Без очков Тимоша близоруко щурился на Паршиных и с поздним сожалением покачивал своей ученой головой. Сколько раз Петро Сивухин предлагал «прижать паразитов к ногтю»! Не слушал, никого не слушал. Одним только налогом и допек. Дрянь людишки оказались, об таких неохота и сапог вытирать… И еще вспомнился Тимоше пророческий страх Лукерьи. Узнав о карательном отряде, она схватилась за щеки и помертвела. Ох, недаром всю неделю собака ямы рыла да самовар шумел на разные голоса!
Мишка Паршин снова принялся что-то шептать вытиравшему клинок капитану, тот его с недовольным видом отстранил. Он следил за генералом, ожидая приказаний.
— Ну-с, — произнес генерал, играя голосом, — служить верой и правдой намерен?
Тимоша выпрямился, расправил плечи.
— А сколько времени служить?
Усмехнувшись, генерал пустил густой клуб дыма.
— А тебе что — некогда?
И тогда Тимоша, сознавая, что ему представился последний случай как-то загладить свою вину перед убитыми в бою и зарубленными, замученными мужиками, громко и отчетливо проговорил:
— Боюсь, твое благородие или там превосходительство, что не успею послужить. Придут наши и живо вам дух вышибут!

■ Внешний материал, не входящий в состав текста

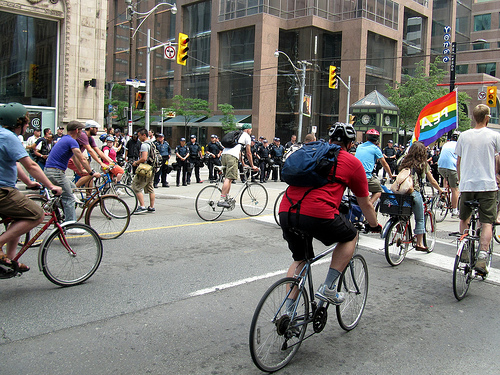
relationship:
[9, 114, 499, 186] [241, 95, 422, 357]
people riding bikes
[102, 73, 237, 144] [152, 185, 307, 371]
trees beside road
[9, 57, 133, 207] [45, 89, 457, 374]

Не дожидаясь приказаний, капитан деловито отстранил Мишку и подступил к арестованному. Достав нож, он неторопливо разобрал на его лице свесившиеся волосы. Лоб Тимоши оказался необыкновенно белым, чистым. Несколькими взмахами возка капитан начертил на лбу председателя небрежную пятиугольную звезду. Кровь полилась Тимоше на глаза.
Весь день, едва его связали, он испытывал постоянную боль и все силы употреблял на то, чтобы не показать своих мучений. Его терпение разозлило истязателей, и в этом Тимоша нашел неожиданное удовлетворение. С того момента, когда он догадался об исходе своей судьбы, он неузнаваемо преобразился.
— Ты зверь зоологический, а не человек! Зверь! — из последних сил выкрикнул Тимоша курившему генералу.
Пьяненький Мишка Паршин возмущенно всплеснул руками от такого нахальства. Ну не блажной? Не понимает, что ли, на кого он горло-то дерет?